Esse tom panfletário não só incomoda, mas também desvia o filme de sua essência, transformando o processo de perda e adaptação de Ruben em um palco para um debate social excessivamente ideológico. Ao invés de uma exploração genuína da surdez e de suas implicações individuais, o filme acaba por pintar a minoria como um ideal a ser glorificado e protegido, passando uma mensagem de que aceitar a deficiência e abraçá-la é a única via correta. Esse tipo de abordagem, que vai além do necessário, politiza a história de uma maneira redundante e desvia a atenção da experiência real do protagonista, e transforma uma questão individual em uma missão coletiva, limitando a visão do espectador sobre a multiplicidade de caminhos e escolhas pessoais.

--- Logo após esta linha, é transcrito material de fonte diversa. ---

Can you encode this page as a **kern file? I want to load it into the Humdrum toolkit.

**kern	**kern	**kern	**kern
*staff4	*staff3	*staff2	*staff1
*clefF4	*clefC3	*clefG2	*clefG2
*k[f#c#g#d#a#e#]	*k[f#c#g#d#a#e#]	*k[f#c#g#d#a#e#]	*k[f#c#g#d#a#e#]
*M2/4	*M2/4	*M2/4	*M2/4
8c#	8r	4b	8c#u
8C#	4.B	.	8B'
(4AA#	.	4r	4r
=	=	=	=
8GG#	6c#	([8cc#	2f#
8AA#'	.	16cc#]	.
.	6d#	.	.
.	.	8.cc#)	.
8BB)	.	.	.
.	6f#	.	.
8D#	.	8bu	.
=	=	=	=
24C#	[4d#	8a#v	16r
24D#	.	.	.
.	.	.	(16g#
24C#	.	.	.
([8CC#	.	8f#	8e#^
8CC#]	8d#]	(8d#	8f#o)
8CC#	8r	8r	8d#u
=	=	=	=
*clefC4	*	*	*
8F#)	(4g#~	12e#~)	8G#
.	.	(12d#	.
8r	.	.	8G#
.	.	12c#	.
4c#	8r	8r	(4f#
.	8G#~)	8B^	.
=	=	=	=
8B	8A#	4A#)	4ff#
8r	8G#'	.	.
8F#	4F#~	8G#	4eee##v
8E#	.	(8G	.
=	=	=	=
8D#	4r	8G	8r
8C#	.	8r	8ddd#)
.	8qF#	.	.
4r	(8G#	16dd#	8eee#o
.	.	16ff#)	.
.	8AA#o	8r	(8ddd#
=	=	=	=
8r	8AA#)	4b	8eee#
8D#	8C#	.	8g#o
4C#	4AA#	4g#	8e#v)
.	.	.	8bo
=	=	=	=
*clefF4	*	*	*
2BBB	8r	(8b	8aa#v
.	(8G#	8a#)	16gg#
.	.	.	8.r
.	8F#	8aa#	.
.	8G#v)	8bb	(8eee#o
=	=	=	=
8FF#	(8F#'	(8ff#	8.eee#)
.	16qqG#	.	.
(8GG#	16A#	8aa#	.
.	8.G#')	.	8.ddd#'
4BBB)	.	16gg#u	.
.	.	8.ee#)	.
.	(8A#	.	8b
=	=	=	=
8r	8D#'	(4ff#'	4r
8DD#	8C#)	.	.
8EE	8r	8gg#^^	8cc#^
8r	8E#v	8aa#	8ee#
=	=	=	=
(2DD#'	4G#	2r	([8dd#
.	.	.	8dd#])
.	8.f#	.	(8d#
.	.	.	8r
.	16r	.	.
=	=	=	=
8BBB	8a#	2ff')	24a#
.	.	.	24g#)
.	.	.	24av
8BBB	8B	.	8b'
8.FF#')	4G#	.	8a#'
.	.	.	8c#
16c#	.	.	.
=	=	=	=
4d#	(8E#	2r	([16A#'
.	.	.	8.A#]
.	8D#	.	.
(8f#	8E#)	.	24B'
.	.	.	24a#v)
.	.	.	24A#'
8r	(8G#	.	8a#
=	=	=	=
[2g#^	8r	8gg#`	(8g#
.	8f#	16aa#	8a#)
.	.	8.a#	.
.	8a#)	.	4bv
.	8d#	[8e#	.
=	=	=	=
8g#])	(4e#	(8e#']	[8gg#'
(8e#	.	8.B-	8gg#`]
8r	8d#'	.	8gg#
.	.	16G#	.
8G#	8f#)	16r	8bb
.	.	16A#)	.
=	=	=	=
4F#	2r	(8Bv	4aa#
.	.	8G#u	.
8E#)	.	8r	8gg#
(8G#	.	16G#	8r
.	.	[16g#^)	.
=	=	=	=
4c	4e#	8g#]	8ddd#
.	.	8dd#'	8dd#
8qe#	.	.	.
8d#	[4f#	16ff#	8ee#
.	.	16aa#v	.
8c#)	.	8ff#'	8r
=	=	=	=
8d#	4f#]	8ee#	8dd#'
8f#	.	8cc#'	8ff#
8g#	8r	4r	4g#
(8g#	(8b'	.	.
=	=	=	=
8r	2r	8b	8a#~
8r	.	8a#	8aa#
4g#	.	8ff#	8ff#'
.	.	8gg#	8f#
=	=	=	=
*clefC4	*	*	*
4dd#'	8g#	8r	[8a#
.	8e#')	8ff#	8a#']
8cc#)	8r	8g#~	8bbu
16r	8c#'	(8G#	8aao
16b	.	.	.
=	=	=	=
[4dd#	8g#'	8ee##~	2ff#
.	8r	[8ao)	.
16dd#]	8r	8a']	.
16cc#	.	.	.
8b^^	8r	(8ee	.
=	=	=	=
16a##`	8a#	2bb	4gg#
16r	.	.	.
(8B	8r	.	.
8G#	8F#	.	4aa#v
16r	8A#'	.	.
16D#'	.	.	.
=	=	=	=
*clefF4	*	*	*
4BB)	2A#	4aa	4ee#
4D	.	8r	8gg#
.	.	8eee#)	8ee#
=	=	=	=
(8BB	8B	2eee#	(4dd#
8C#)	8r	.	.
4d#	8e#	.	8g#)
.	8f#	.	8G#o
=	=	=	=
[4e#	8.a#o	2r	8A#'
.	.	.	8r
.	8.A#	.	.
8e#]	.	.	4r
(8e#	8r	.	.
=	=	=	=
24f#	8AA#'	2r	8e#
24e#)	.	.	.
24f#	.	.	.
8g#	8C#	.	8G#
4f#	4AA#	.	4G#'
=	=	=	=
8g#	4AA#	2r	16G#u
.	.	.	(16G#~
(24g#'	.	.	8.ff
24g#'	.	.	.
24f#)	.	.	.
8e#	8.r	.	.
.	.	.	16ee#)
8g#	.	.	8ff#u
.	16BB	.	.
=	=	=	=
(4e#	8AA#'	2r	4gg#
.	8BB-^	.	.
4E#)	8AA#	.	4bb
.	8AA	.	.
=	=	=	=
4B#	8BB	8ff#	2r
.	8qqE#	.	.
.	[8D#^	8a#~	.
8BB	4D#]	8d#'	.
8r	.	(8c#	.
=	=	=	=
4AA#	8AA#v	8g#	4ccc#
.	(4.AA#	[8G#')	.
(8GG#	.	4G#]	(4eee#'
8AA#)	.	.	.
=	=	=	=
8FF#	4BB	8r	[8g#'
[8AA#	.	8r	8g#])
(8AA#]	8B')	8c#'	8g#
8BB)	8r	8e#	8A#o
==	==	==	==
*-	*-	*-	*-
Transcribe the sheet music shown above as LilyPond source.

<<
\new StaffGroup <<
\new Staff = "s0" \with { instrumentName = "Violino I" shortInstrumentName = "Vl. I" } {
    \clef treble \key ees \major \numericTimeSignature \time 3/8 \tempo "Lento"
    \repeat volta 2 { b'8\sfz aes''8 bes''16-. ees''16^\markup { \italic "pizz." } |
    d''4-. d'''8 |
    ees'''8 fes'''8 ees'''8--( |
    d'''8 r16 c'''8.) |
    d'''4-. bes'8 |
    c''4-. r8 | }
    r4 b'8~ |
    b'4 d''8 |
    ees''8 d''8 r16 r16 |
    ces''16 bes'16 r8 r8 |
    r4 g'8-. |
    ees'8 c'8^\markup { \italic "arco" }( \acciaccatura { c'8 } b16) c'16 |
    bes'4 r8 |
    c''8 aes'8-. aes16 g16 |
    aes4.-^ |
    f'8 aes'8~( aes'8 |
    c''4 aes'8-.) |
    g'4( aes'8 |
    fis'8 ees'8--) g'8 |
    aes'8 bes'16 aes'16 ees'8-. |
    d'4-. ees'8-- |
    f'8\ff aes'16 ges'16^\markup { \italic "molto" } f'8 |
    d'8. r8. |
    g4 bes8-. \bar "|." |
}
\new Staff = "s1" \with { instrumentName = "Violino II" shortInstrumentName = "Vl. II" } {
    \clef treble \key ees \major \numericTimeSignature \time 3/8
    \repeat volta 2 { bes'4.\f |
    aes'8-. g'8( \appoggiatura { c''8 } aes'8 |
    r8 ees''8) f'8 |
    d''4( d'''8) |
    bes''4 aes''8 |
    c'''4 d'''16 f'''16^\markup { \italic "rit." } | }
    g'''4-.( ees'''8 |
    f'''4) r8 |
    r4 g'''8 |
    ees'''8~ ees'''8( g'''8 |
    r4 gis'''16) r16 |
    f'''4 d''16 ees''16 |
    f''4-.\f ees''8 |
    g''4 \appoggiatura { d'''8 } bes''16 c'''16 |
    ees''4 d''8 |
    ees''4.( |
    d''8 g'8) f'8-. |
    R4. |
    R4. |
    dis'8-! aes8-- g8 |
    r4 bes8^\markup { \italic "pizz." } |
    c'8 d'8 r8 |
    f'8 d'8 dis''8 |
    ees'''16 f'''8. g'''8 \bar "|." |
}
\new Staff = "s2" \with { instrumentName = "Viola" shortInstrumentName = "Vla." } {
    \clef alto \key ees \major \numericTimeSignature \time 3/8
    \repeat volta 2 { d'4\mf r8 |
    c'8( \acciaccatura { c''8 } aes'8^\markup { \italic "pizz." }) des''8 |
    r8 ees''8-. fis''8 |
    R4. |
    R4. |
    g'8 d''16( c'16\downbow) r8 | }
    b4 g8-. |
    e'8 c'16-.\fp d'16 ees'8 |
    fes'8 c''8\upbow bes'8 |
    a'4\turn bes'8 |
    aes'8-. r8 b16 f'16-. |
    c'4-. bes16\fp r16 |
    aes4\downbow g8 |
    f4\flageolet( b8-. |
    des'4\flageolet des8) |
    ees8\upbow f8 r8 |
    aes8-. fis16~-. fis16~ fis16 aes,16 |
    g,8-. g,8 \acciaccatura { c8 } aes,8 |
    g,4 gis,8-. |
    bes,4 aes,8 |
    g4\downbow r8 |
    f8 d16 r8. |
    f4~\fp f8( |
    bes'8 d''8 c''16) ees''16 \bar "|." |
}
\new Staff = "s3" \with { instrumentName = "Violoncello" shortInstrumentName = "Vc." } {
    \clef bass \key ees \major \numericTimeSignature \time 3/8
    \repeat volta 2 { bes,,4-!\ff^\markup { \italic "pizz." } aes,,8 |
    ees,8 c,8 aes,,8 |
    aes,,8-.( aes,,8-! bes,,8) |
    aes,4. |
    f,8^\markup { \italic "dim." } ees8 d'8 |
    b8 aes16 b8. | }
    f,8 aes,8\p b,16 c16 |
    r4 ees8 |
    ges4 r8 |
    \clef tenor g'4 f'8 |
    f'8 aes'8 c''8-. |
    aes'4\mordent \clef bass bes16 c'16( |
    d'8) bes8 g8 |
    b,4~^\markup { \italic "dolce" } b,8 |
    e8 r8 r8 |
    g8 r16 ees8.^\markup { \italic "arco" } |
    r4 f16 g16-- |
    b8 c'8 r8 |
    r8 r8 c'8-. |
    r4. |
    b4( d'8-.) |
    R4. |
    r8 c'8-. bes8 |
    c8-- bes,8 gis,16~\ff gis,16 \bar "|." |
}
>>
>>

O Som do Silêncio tinha potencial para ser uma obra-prima no tratamento de temas como surdez e identidade pessoal, mas o filme tropeça em sua tentativa de exaltar uma única filosofia de aceitação e abraçar uma minoria de forma excessivamente panfletária. No entanto, a brilhante atuação de Riz Ahmed e o design de som inovador e envolvente não são suficientes para esconder a narrativa politizada que interrompe o fluxo natural da trama. Em suma, é um filme que tenta inovar e provocar, mas que, ao impor uma visão única e excluidora sobre a perda auditiva, termina por afastar o espectador de uma história que deveria ser universal, tornando-se uma experiência que, embora relevante e necessária, é comprometida por escolhas de abordagem e interpretação.